===== Source passage

News:

MASM32 SDK Description, downloads and other helpful links
MASM32.com New Forum Link
masmforum WebSite

CPU Graphic Fill rate

Started by Farabi, April 04, 2012, 10:38:49 AM

Previous topic - Next topic

Farabi


f3DTo2DF proc uses esi edi X:real4,Y:real4,Z:real4,F:real4,intScreenW:dword,intScreenH:dword

shr intScreenW,1
shr intScreenH,1
;X:= ((X/Z) * F) + intScreenW/2
;Y:= ((Y/Z) * F) + intScreenH/2

fld X
fdiv Z
fmul F
fiadd intScreenW

fld Y
fdiv Z
fmul F
fiadd intScreenH


ret
f3DTo2DF endp


Only 1 million pixels I can plot to the screen each second. Do you think GPU it out perform this? Anyone know the average of GPU can fill pixels on the screen?
Those who had universe knowledges can control the world by a micro processor.
http://www.wix.com/farabio/firstpage

"Etos siperi elegi"

dedndave

1) make it a MACRO instead of a PROC
2) W and H need only be SHR'ed once, FILD to the FPU stack
3) FLD Z and F, then divide and multiply, and add from the FPU stack instead of memory operands

oex

I guess it depends on what GPU you are using but I expect many are massively faster.... Also consider that you are using 1 core, that very often pixels dont need to be updated....

Also consider that if you dont use the GPU you are also going to have to write shader functions etc yourself and you wont be using more than half of the processing at your disposal....

==========
===== Provided records

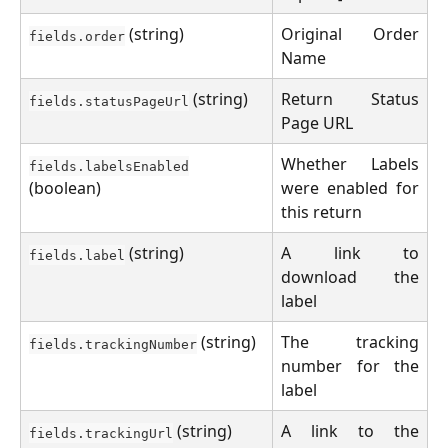
(string)
Original Order
fields.order
Name
(string)
Return Status
fields.statusPageUrl
Page URL
Whether Labels
fields.labelsEnabled
(boolean)
were enabled for
this return
(string)
A link to
fields.label
download the
label
(string)
The tracking
fields.trackingNumber
number for the
label
(string)
A link to the
fields.trackingUrl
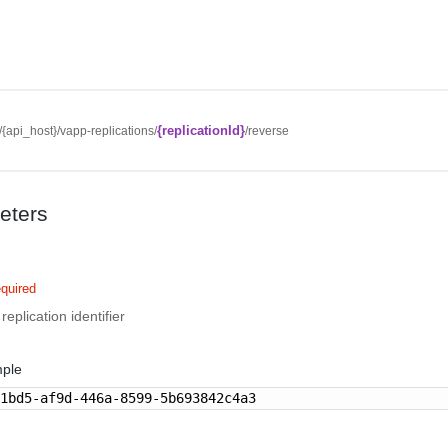
{replicationId}
//{api_host}/vapp-replications/
/reverse
eters
quired
eplication identifier
mple
91bd5-af9d-446a-8599-5b693842c4a3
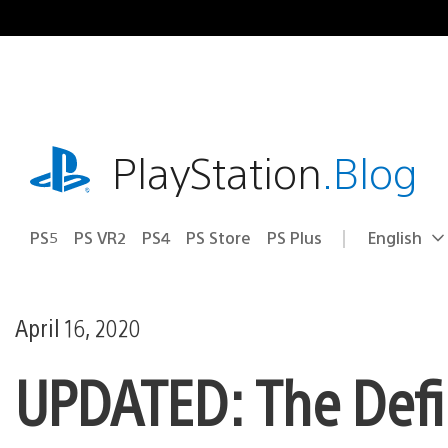
Skip
to
content
playstation.com
PlayStation
.Blog
PS5
PS VR2
PS4
PS Store
PS Plus
English
Select
Current
a
region:
region
April 16, 2020
UPDATED: The Defin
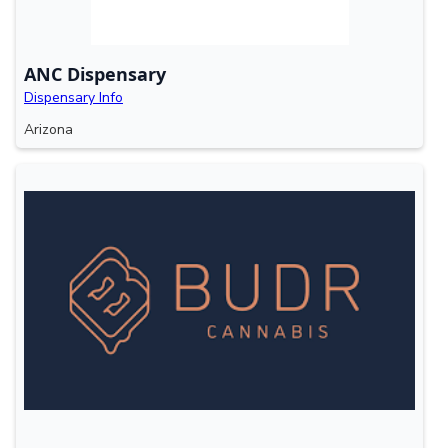
ANC Dispensary
Dispensary Info
Arizona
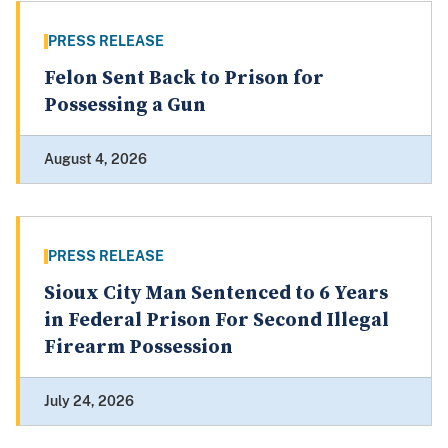
PRESS RELEASE
Felon Sent Back to Prison for
Possessing a Gun
August 4, 2026
PRESS RELEASE
Sioux City Man Sentenced to 6 Years
in Federal Prison For Second Illegal
Firearm Possession
July 24, 2026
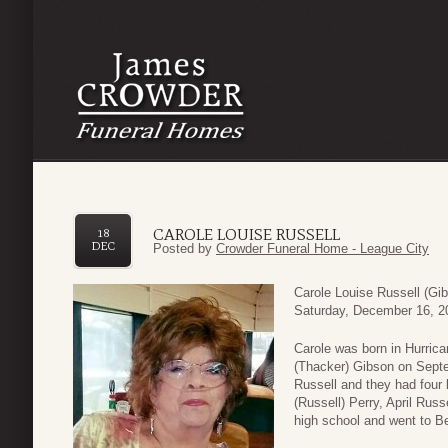
CAROLE LOUISE RUSSELL
18
DEC
Posted by
Crowder Funeral Home - League City
Carole Louise Russell (Gib
Saturday, December 16, 2
Carole was born in Hurrica
(Thacker) Gibson on Sept
Russell and they had four 
(Russell) Perry, April Ru
high school and went to B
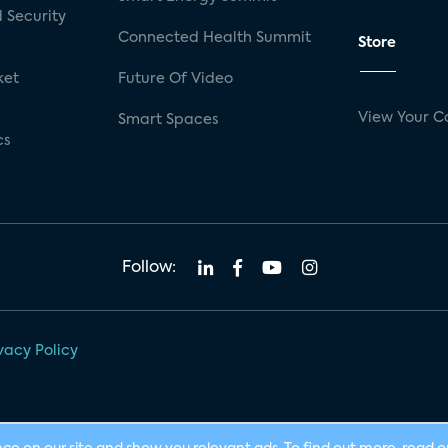
 Security
Connected Health Summit
Store
ket
Future Of Video
View Your C
Smart Spaces
cs
Follow:
vacy Policy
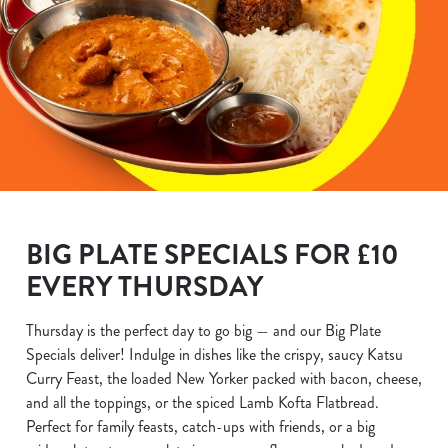
BIG PLATE SPECIALS FOR £10
EVERY THURSDAY
Thursday is the perfect day to go big — and our Big Plate
Specials deliver! Indulge in dishes like the crispy, saucy Katsu
Curry Feast, the loaded New Yorker packed with bacon, cheese,
and all the toppings, or the spiced Lamb Kofta Flatbread.
Perfect for family feasts, catch-ups with friends, or a big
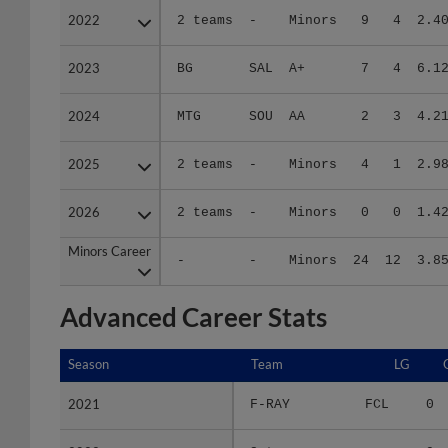
2023
2023
BG
SAL
A+
7
4
6.1
2024
2024
MTG
SOU
AA
2
3
4.2
2025
2025
2 teams
-
Minors
4
1
2.9
2026
2026
2 teams
-
Minors
0
0
1.4
Minors Career
Minors Career
-
-
Minors
24
12
3.8
Advanced Career Stats
Season
Season
Team
LG
2021
2021
F-RAY
FCL
0
2022
2022
2 teams
-
0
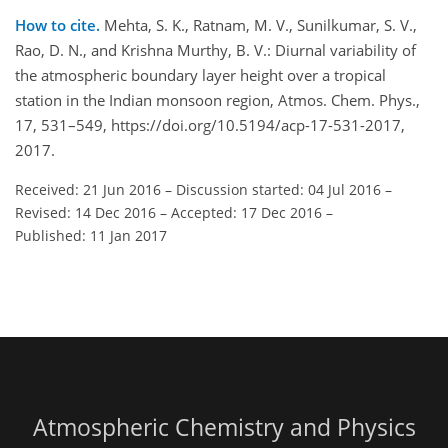
How to cite.
Mehta, S. K., Ratnam, M. V., Sunilkumar, S. V.,
Rao, D. N., and Krishna Murthy, B. V.: Diurnal variability of
the atmospheric boundary layer height over a tropical
station in the Indian monsoon region, Atmos. Chem. Phys.,
17, 531–549, https://doi.org/10.5194/acp-17-531-2017,
2017.
Received: 21 Jun 2016
–
Discussion started: 04 Jul 2016
–
Revised: 14 Dec 2016
–
Accepted: 17 Dec 2016
–
Published: 11 Jan 2017
Atmospheric Chemistry and Physics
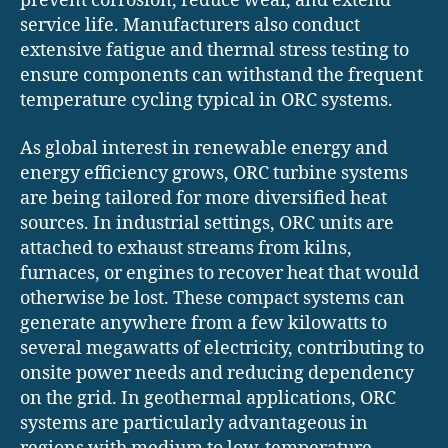
prevent corrosion, reduce wear, and extend
service life. Manufacturers also conduct
extensive fatigue and thermal stress testing to
ensure components can withstand the frequent
temperature cycling typical in ORC systems.
As global interest in renewable energy and
energy efficiency grows, ORC turbine systems
are being tailored for more diversified heat
sources. In industrial settings, ORC units are
attached to exhaust streams from kilns,
furnaces, or engines to recover heat that would
otherwise be lost. These compact systems can
generate anywhere from a few kilowatts to
several megawatts of electricity, contributing to
onsite power needs and reducing dependency
on the grid. In geothermal applications, ORC
systems are particularly advantageous in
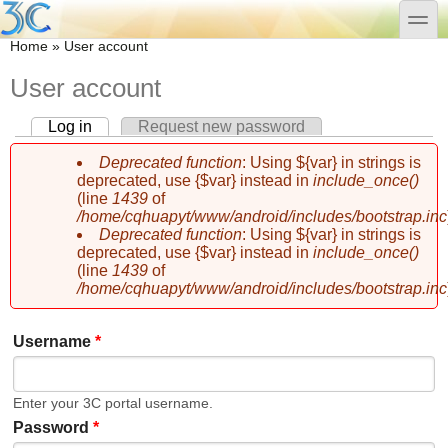
Skip to main content
Skip to search
toggle
You are here
Home
»
User account
User account
Log in
(active tab)
Request new password
Primary tabs
Deprecated function
: Using ${var} in strings is
Error message
deprecated, use {$var} instead in
include_once()
(line
1439
of
/home/cqhuapyt/www/android/includes/bootstrap.inc
Deprecated function
: Using ${var} in strings is
deprecated, use {$var} instead in
include_once()
(line
1439
of
/home/cqhuapyt/www/android/includes/bootstrap.inc
Username
*
Enter your 3C portal username.
Password
*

==========

• **Tasks to perform**:
A. According to the forum thread, how many pixels can Farabi plot to the screen each second?
B. Report every line of the rows that contains the word "energy".
The rows are unrelated to the forum thread.

• **Task-by-task answers**:
A. Only 1 million pixels per second.

B.
As global interest in renewable energy and
energy efficiency grows, ORC turbine systems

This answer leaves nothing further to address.